I brewed the houblonmonstre all grain on Sunday. When I went to mash I realized the grain had come uncrushed. I tried my best to crush it by hand, but the OG ended up being about 45 points below the spec sheet. Sheet = 1.085 and my OG was 1.040.
I looked on line and calculated how much extract to add to five gallons to bump the gravity up post hoc.
DME ~ 45 points per pound/gallon X 5 gallons = ~ 225 points needed. So I bought 6 pounds of DME and its coming in a day. Going to use about 5 1/2 pounds of it.
In the meantime I have a few questions about exactly how to feed my yeast this precious sugar.
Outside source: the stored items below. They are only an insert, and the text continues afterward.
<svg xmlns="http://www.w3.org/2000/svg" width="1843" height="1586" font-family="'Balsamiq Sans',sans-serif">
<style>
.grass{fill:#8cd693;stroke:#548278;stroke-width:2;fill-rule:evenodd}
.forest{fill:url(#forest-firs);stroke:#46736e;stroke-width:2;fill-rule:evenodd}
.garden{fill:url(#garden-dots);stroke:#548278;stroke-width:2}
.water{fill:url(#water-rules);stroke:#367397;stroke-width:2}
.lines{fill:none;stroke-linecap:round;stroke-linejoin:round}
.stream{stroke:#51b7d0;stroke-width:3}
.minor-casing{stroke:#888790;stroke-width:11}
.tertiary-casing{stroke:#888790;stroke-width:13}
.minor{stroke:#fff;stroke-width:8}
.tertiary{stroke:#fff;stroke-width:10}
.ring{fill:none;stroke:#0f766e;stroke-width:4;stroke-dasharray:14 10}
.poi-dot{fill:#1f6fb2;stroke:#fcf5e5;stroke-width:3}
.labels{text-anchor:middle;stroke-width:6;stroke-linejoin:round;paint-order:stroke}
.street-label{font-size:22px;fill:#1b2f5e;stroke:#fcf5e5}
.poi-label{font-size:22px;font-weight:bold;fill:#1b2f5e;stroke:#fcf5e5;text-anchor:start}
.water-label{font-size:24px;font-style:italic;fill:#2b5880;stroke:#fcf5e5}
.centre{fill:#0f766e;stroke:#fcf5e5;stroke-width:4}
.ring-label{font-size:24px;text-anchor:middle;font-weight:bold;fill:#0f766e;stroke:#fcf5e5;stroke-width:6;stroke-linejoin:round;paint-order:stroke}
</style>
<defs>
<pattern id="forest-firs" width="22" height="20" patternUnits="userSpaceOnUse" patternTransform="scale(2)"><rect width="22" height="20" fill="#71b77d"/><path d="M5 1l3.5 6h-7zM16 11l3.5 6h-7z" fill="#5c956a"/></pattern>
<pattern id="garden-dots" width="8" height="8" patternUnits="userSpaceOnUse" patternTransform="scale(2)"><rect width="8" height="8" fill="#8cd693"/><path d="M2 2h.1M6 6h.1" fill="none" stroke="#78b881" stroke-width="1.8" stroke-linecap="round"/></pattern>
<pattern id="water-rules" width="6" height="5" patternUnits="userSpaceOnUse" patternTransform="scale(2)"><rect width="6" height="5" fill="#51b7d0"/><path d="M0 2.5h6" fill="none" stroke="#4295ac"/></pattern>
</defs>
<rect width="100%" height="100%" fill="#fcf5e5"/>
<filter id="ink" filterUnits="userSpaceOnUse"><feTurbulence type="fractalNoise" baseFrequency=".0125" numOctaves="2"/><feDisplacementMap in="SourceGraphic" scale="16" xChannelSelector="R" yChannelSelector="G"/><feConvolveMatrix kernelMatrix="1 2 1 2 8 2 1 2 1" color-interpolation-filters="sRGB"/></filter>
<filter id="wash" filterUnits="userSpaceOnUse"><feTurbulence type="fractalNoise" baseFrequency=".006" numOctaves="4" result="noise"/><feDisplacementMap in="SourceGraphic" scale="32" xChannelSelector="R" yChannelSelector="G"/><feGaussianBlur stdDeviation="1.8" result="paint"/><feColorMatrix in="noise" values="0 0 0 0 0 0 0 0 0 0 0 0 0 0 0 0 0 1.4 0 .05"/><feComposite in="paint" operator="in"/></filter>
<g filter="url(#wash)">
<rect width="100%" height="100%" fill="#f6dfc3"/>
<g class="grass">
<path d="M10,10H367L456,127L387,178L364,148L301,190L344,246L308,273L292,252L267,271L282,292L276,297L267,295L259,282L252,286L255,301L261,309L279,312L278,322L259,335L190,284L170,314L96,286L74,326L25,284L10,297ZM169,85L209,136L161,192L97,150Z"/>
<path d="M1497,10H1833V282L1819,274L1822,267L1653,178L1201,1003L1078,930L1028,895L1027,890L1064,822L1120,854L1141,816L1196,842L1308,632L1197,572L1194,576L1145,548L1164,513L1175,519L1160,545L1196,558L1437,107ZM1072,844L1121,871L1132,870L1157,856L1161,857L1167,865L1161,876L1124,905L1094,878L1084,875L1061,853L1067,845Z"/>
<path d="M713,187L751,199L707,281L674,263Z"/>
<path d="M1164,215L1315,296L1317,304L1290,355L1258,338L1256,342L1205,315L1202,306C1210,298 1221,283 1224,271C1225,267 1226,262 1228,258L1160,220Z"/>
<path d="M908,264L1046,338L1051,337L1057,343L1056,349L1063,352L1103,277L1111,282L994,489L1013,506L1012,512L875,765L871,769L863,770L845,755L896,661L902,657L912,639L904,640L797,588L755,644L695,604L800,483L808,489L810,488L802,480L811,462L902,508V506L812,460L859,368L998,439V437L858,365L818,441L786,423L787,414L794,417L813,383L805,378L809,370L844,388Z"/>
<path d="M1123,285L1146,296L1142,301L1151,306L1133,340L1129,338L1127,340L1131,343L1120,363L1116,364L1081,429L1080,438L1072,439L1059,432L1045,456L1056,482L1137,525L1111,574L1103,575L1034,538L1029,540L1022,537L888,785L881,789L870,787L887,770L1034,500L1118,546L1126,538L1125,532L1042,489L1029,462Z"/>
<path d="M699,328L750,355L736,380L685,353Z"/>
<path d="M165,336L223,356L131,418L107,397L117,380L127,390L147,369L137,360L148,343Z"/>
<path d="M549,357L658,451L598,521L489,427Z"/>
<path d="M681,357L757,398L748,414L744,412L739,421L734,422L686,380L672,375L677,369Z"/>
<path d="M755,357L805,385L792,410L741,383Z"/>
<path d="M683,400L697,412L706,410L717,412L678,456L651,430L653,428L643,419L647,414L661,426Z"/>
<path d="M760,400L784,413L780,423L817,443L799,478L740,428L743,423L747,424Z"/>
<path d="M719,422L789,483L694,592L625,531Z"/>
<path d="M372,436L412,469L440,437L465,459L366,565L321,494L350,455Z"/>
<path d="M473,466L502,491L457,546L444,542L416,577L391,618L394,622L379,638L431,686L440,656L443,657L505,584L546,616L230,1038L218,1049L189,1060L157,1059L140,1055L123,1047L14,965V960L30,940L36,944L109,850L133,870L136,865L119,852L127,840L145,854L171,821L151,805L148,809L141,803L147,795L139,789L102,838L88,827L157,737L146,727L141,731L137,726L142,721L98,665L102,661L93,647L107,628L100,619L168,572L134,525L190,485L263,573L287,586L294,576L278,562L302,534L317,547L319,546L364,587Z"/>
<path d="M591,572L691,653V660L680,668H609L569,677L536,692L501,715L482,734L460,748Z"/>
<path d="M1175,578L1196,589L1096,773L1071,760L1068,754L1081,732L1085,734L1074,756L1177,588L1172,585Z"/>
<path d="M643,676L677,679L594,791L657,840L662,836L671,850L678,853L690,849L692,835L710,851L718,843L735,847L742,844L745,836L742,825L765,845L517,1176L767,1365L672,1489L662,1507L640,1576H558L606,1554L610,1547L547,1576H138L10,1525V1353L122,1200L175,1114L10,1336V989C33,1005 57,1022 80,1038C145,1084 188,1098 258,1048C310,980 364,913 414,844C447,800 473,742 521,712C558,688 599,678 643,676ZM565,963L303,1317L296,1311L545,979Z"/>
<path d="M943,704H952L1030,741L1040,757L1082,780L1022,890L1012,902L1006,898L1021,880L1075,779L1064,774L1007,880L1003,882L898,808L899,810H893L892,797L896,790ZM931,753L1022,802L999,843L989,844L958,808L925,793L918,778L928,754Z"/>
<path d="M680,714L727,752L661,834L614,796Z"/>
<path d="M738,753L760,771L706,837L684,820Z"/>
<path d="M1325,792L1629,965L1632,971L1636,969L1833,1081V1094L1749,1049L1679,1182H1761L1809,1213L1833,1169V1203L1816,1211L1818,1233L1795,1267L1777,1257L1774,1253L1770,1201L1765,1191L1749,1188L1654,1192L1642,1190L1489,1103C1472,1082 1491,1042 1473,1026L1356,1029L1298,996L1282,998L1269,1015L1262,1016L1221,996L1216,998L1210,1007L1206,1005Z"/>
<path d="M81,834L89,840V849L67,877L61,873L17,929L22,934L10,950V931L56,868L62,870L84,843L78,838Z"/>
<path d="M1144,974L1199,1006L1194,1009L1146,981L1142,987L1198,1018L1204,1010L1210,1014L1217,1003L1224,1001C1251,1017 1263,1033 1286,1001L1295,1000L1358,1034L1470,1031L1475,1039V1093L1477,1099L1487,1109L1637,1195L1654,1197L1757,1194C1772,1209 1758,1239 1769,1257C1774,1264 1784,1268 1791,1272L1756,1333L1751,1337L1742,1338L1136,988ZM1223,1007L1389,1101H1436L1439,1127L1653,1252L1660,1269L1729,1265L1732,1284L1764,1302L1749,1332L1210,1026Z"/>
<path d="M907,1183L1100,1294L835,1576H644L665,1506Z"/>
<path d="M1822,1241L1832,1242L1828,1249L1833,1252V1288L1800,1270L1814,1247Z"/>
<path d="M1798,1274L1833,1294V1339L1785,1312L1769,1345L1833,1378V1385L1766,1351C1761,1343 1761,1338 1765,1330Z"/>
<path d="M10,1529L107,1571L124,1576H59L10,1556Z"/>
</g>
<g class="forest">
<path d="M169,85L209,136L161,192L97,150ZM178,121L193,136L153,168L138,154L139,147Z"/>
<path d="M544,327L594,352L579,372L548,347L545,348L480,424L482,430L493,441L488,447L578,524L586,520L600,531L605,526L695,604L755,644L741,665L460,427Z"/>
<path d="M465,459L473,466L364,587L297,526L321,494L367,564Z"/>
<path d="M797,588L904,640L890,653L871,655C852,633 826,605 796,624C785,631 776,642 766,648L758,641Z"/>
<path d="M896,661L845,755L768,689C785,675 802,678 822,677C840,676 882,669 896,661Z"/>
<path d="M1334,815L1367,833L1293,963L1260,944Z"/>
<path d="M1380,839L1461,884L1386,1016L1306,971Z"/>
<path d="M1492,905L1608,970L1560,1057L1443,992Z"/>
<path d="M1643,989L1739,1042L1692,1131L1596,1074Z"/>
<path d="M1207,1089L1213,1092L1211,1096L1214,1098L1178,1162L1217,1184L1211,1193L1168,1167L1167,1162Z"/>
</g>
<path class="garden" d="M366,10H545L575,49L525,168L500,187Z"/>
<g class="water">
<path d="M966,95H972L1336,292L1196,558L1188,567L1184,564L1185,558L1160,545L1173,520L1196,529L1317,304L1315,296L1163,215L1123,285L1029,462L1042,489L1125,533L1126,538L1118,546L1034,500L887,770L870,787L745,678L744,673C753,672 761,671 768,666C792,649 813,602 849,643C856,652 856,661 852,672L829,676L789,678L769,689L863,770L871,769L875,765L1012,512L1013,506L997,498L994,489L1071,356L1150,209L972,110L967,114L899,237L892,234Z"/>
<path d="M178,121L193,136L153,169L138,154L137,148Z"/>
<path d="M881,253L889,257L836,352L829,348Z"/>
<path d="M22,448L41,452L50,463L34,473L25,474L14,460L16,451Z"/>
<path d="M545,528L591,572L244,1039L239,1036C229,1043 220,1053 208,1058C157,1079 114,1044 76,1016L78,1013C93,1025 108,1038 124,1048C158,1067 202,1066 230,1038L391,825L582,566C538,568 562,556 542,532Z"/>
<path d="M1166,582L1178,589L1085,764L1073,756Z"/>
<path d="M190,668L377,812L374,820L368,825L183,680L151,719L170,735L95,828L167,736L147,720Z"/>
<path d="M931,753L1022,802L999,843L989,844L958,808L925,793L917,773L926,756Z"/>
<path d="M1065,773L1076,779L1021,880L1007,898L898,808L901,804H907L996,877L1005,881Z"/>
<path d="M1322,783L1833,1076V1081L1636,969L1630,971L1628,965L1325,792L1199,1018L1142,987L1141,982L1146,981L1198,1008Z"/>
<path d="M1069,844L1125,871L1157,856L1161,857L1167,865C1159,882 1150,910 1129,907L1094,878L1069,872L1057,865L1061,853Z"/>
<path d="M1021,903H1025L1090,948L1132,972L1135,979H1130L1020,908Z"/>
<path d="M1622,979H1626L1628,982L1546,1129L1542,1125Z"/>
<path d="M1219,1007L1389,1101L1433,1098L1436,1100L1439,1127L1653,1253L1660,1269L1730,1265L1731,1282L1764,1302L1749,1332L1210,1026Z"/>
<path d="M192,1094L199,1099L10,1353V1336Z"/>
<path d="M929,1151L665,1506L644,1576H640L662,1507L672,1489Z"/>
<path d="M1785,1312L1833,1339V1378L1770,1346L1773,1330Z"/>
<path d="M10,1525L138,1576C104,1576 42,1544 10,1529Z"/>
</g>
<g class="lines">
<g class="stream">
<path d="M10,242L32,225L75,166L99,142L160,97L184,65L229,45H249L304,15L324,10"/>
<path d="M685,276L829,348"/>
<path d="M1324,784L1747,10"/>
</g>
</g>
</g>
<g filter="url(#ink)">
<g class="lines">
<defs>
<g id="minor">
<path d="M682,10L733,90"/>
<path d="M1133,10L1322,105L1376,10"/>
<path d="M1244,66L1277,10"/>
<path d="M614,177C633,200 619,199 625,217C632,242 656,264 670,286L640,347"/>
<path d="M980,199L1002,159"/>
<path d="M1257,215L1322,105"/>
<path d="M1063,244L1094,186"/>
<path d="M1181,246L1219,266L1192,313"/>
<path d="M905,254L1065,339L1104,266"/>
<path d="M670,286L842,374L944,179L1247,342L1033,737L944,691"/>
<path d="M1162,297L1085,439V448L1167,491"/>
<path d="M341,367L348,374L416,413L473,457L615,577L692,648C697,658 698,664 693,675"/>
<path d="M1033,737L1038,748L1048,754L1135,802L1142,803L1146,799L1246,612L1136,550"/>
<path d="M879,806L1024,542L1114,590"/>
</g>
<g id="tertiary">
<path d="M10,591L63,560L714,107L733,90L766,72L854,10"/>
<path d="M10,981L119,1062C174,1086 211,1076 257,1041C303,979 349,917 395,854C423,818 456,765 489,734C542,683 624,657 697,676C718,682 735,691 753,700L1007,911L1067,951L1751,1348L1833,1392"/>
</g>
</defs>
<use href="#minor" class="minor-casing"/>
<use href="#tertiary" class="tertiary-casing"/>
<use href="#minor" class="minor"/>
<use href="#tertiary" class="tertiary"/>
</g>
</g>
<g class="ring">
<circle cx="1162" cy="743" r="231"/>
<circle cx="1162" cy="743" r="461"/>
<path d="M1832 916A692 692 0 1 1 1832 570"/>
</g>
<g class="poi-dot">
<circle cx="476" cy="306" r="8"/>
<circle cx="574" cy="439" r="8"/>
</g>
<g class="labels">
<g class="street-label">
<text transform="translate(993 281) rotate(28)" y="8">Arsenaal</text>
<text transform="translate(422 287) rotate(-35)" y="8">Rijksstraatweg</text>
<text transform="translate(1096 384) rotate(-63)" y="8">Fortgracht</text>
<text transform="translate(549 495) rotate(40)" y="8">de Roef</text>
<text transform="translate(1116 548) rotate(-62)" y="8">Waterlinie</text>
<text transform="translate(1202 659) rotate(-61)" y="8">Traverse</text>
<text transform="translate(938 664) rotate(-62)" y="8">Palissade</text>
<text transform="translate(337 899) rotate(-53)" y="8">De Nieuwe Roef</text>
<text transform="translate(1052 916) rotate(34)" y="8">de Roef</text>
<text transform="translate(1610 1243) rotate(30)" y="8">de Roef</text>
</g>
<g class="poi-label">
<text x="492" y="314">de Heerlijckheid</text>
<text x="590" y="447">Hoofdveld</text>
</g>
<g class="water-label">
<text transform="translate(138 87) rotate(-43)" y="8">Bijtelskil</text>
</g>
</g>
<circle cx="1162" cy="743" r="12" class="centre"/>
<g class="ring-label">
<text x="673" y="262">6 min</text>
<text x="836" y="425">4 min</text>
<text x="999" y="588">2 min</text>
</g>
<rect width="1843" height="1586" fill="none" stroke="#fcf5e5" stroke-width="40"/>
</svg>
First I should mention that the yeast have already chewed through the available sugar and most of the rigorous primary fermentation has stopped.
Here is my plan. I’m going to siphon about a gallon of the wort and add as much extract to it as I can and then bump up the volume as necessary to saturate the extract.
I am then going to heat it to some undetermined temperature. I realize if I boil it it will sanitize the wort, but I will lose the alcohol around 170 and probably some of the other flavor/hop components.
Should I heat it and keep it under 170?
Also, how long should I heat?
I also have some extra hops (summit). Do I need to add any hops to this mixture or would that be pointless? I know if this works the hop utilization will be messed up, but I can’t think of any way around it.
Is this even going to work? Let me know flaws in the plan, better alternatives, or if I need to provide more info. Thanks in advance!